AC : Je déménage en chine en Septembre pour faire un master universitaire en journalisme multimédia. J'espère pouvoir ensuite rester basée en Asie, et voyager pour continuer à être reporter avec ces nouvelles techniques.
MGD : Je continue à mener mes reportages en freelance. Je travaille actuellement avec une personne prostituée de 74 ans et nous racontons l'histoire de sa vie actuelle, sans tabous et sans jugements. J'espère pouvoir continuer à travailler sur ce projet, le mener à son terme et le faire publier. Alice et moi avons également pour projet de mener un reportage ensemble dans l'année qui vient. J'espère également être prise dans une agence photographique ce qui faciliterait grandement la diffusion de mes reportages.
IM : Je retourne en Inde et au Népal très régulièrement. C'est mon travail : pour faire des interviews, des enquêtes dans les villes, pour participer à des colloques où mes idées peuvent passer dans les politiques publiques, au mieux.

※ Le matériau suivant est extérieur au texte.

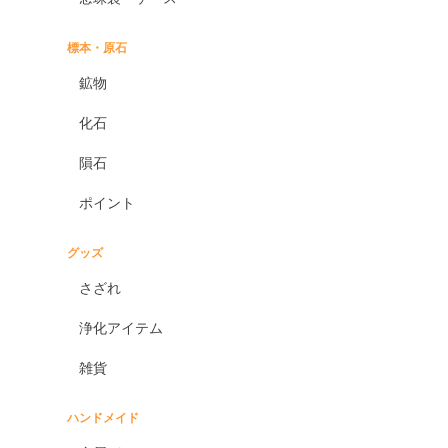
標本・原石
鉱物
化石
隕石
ポイント
グッズ
さざれ
浄化アイテム
雑貨
ハンドメイド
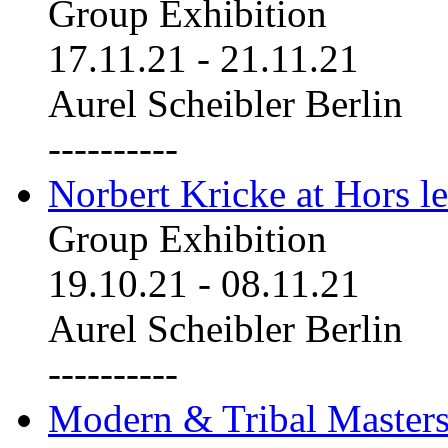
Group Exhibition
17.11.21
-
21.11.21
Aurel Scheibler Berlin
----------
Norbert Kricke at Hors le
Group Exhibition
19.10.21
-
08.11.21
Aurel Scheibler Berlin
----------
Modern & Tribal Masters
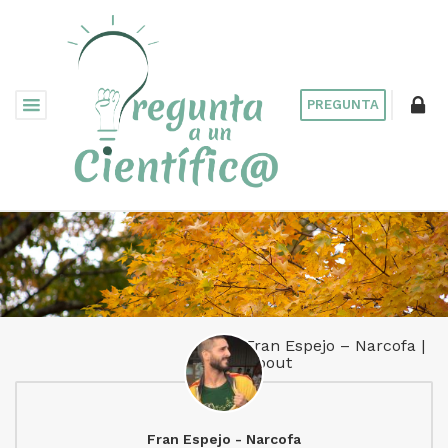
PREGUNTA
Fran Espejo – Narcofa |
About
Fran Espejo - Narcofa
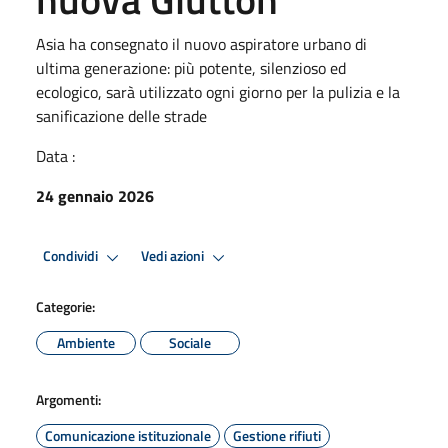
Asia ha consegnato il nuovo aspiratore urbano di
ultima generazione: più potente, silenzioso ed
ecologico, sarà utilizzato ogni giorno per la pulizia e la
sanificazione delle strade
Data :
24 gennaio 2026
Condividi
Vedi azioni
Categorie:
Ambiente
Sociale
Argomenti:
Comunicazione istituzionale
Gestione rifiuti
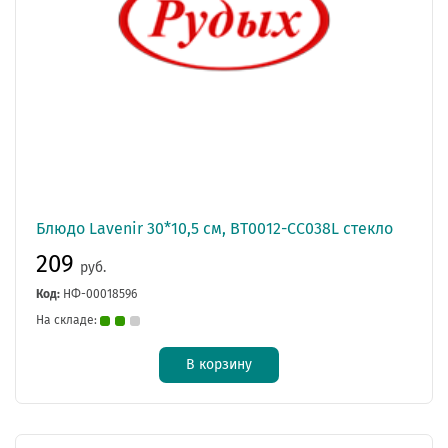
Блюдо Lavenir 30*10,5 см, BT0012-CC038L стекло
209
руб.
Код:
НФ-00018596
На складе:
В корзину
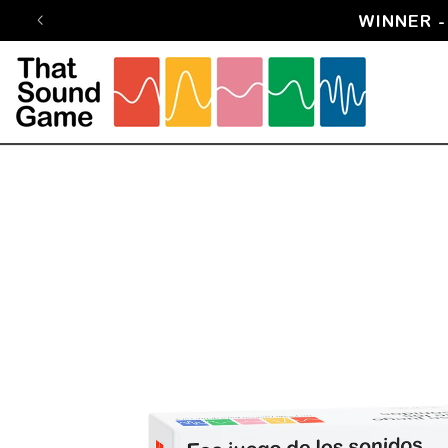
Skip to
WINNER - 
content
Skip to
product
information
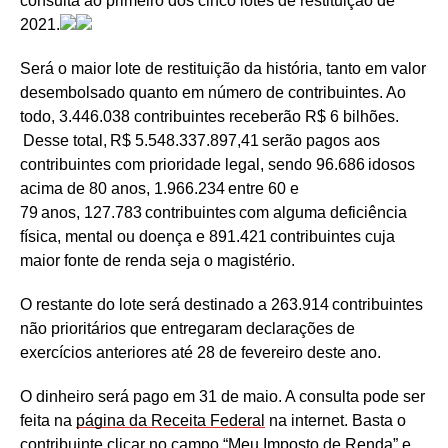
consulta ao primeiro dos cinco lotes de restituição de
2021.
Será o maior lote de restituição da história, tanto em valor
desembolsado quanto em número de contribuintes. Ao
todo, 3.446.038 contribuintes receberão R$ 6 bilhões.
Desse total, R$ 5.548.337.897,41 serão pagos aos
contribuintes com prioridade legal, sendo 96.686 idosos
acima de 80 anos, 1.966.234 entre 60 e
79 anos, 127.783 contribuintes com alguma deficiência
física, mental ou doença e 891.421 contribuintes cuja
maior fonte de renda seja o magistério.
O restante do lote será destinado a 263.914 contribuintes
não prioritários que entregaram declarações de
exercícios anteriores até 28 de fevereiro deste ano.
O dinheiro será pago em 31 de maio. A consulta pode ser
feita na
página da Receita Federal
na internet. Basta o
contribuinte clicar no campo “Meu Imposto de Renda” e,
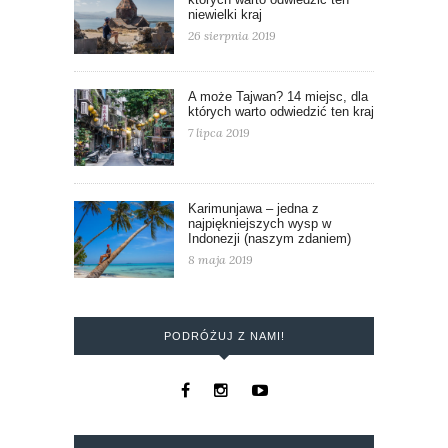
niewielki kraj
26 sierpnia 2019
A może Tajwan? 14 miejsc, dla
których warto odwiedzić ten kraj
7 lipca 2019
Karimunjawa – jedna z
najpiękniejszych wysp w
Indonezji (naszym zdaniem)
8 maja 2019
PODRÓŻUJ Z NAMI!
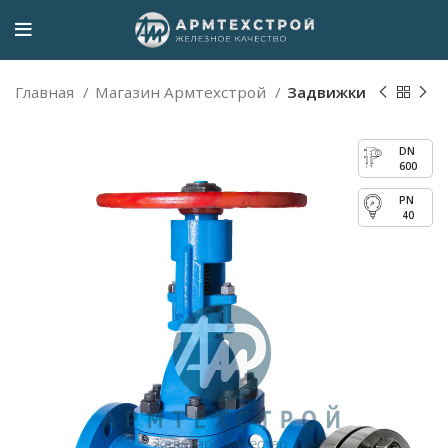
Главная
Магазин Армтехстрой
Задвижки
600
40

Mon rêve serait de pouvoir retrouver la liberté de mes premiers voyages ! Décider chaque matin où aller, avec mon appareil photo et mes carnets de notes... Prendre le temps d'écouter chacun, alors que présentement ma vie en Asie du sud, quand j'y vais, est très cadrée : j'arrive de l'aéroport à 2 heures du matin à l'hôtel, mes premiers rendez vous sont à 9 heures !

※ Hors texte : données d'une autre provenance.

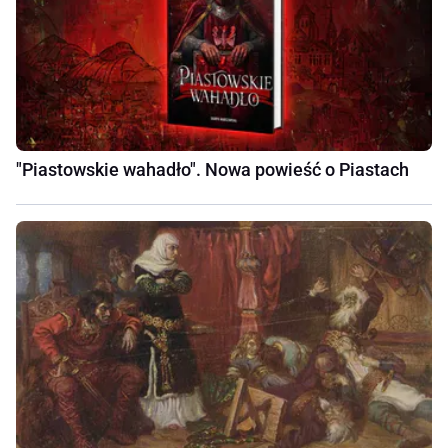
"Piastowskie wahadło". Nowa powieść o Piastach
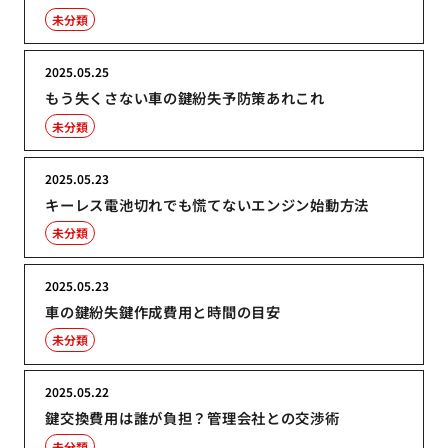
未分類
2025.05.25
もう失くさない車の鍵紛失予防策あれこれ
未分類
2025.05.23
キーレス電池切れでも慌てないエンジン始動方法
未分類
2025.05.23
車の鍵紛失鍵作成費用と時間の目安
未分類
2025.05.22
鍵交換費用は誰が負担？管理会社との交渉術
未分類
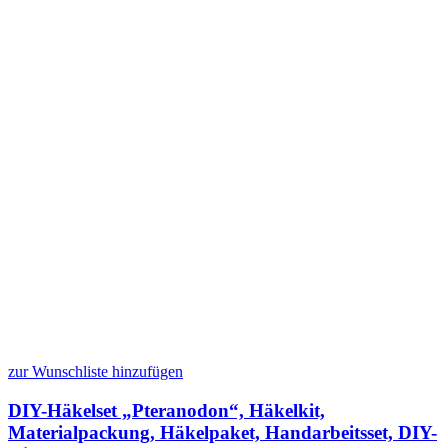
zur Wunschliste hinzufügen
DIY-Häkelset „Pteranodon“, Häkelkit,
Materialpackung, Häkelpaket, Handarbeitsset, DIY-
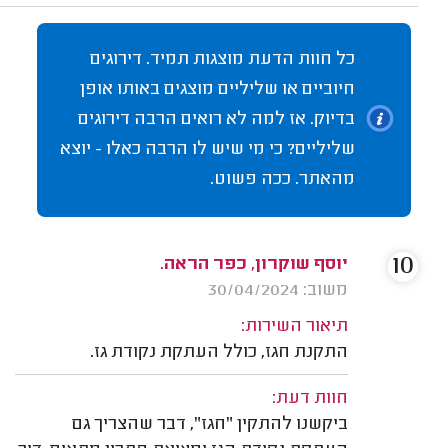
כל חוות הדעת מוצגות תמיד. דירוגים
חיוביים או שליליים מוצגים באותו אופן
בדיוק. אז למה לא רואים הרבה דירוגים
שליליים? כי מי שיש לו הרבה כאלו - יוצא
מהאתר. ככה פשוט.
10
יוסף שוקרון, כפר הראה.
משוב: 30/04/2024
תיאור השירות:
התקנת חגז, כולל העתקת נקודת גז.
חוות דעת:
ביקשנו להתקין "חגז", דבר שהצריך גם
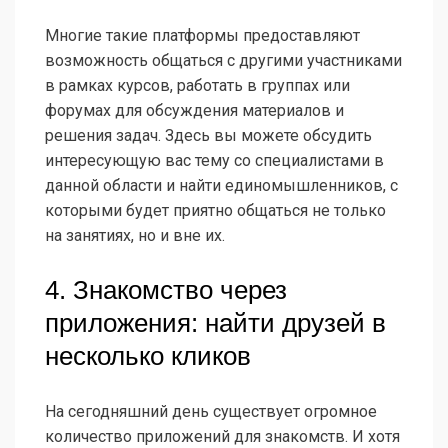
Многие такие платформы предоставляют
возможность общаться с другими участниками
в рамках курсов, работать в группах или
форумах для обсуждения материалов и
решения задач. Здесь вы можете обсудить
интересующую вас тему со специалистами в
данной области и найти единомышленников, с
которыми будет приятно общаться не только
на занятиях, но и вне их.
4. Знакомство через
приложения: найти друзей в
несколько кликов
На сегодняшний день существует огромное
количество приложений для знакомств. И хотя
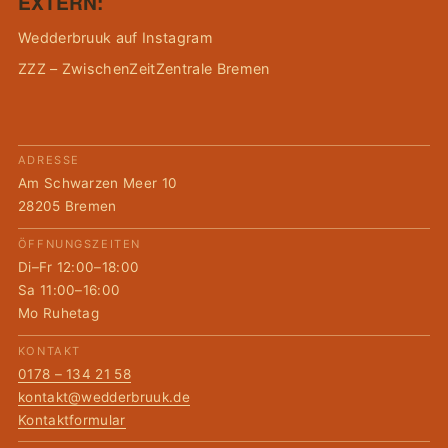
EXTERN:
Wedderbruuk auf Instagram
ZZZ – ZwischenZeitZentrale Bremen
ADRESSE
Am Schwarzen Meer 10
28205 Bremen
ÖFFNUNGSZEITEN
Di–Fr 12:00–18:00
Sa 11:00–16:00
Mo Ruhetag
KONTAKT
0178 – 134 21 58
kontakt@wedderbruuk.de
Kontaktformular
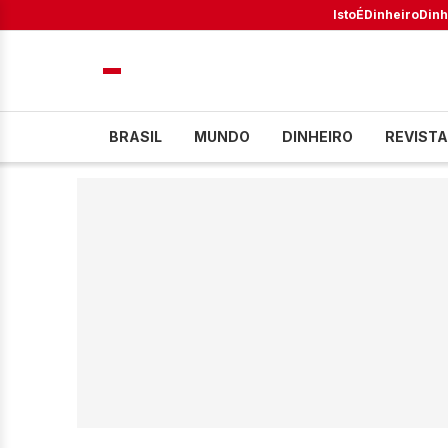
IstoÉ
Dinheiro
Dinh
BRASIL
MUNDO
DINHEIRO
REVISTA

Alice Carfrae, Malika Gaudin Delrieu : Allez vous continuer à traiter des mêmes sujets ?
AC : Étant basée sur Pékin, il sera facile pour moi de voyager vers le Népal pour continuer à documenter le problème du trafic humain car c'est un sujet qui me passionne maintenant. Hélas le problème est si largement répandu dans la région, et touche tant de personnes dans des endroits si variés, que je n'ai pour le moment fait qu'en effleurer la surface.

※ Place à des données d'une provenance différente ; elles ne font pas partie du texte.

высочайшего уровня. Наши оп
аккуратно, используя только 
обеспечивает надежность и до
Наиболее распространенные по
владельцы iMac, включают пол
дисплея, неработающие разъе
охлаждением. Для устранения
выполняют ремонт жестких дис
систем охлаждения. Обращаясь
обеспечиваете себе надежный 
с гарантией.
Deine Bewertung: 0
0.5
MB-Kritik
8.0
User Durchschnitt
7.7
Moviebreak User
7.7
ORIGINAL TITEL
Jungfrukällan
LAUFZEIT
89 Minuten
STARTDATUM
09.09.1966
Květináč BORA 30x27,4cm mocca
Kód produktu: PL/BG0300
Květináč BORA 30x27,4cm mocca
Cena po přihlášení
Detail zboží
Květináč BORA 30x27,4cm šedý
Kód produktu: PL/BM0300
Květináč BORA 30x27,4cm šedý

MGD : Je continuerai à revenir vers les problèmes auxquels font face les migrants car c'est un sujet qui me touche beaucoup et que je maitrise de mieux en mieux pour y avoir déjà passé beaucoup de temps. Mais ce n'est pas le seul sujet que je souhaite documenter, et je continuerai aussi à photographier d'autres sujets. Mes reportages restent concentrés sur les enjeux sociaux, et suivent des personnes en difficulté ou marginalisées d'une manière ou d'une autre, que ce soit pour leur donner une voix, ou pour donner à voir que d'autres modes de vie sont possibles.